ほぼ1年半ごとにメジャーアップデートを続けてきた、定番の写真編集ソフト「Photoshop」シリーズ。今回のバージョンは「CS5」だ(関連記事)。
これだけアップデートをくりかえす中、それまでのユーザーを戸惑わせてはいけないこともあり、インターフェースはCS4とほぼ同じだ。パッと一目で分かる大きな変化はない。だが、その中身は大きく進化している。
中でも大きなトピックは2つ。「MacOS Xバージョンが64bitアプリになった」こと、そして「コンテンツに応じた処理」が可能になったことだ。まずはこの2つから紹介していこう。

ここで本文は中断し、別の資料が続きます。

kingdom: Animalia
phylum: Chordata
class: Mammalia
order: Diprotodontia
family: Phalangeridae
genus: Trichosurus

Mac版 64bit対応の実力は? CS4と比較した
まず、Photoshop CS5はインテルプロセッサー専用のソフトとしてイチから書き直されている。
今までのMac版Photoshopは「ユニバーサルバイナリ」と言って、PowerPC用とインテルプロセッサー用がひとつになったソフトだった。
それが64bit版になり、インテルプロセッサー互換の「MacOS X」との親和性が高くなっているのだ。時代の流れである。
その大きな差は、巨大なデータを扱いやすくなったこと。環境設定を見ると、64bit化によりメモリを積めば積むほど大量のキャッシュを確保できることが分かる(図)。
では前バージョンと比べ、具体的にどのくらい処理速度に差が出るのか?
2.8GHzのXeon CPUを2基搭載したMacProで、1000万画素相当の写真を6枚使い、「Photomerge」機能でパノラマ写真にしてみた。結果はCS4が約1分44秒、CS5で約1分。比較的重かった「修復ブラシ」ツールによる作業もCS5の方が1.5倍ほど速かった。
日常的に大きな画像を大量に処理する仕事をしていたり、CS4の速度に不満を感じていた人は、それだけでCS5にする価値はあるのではないだろうか。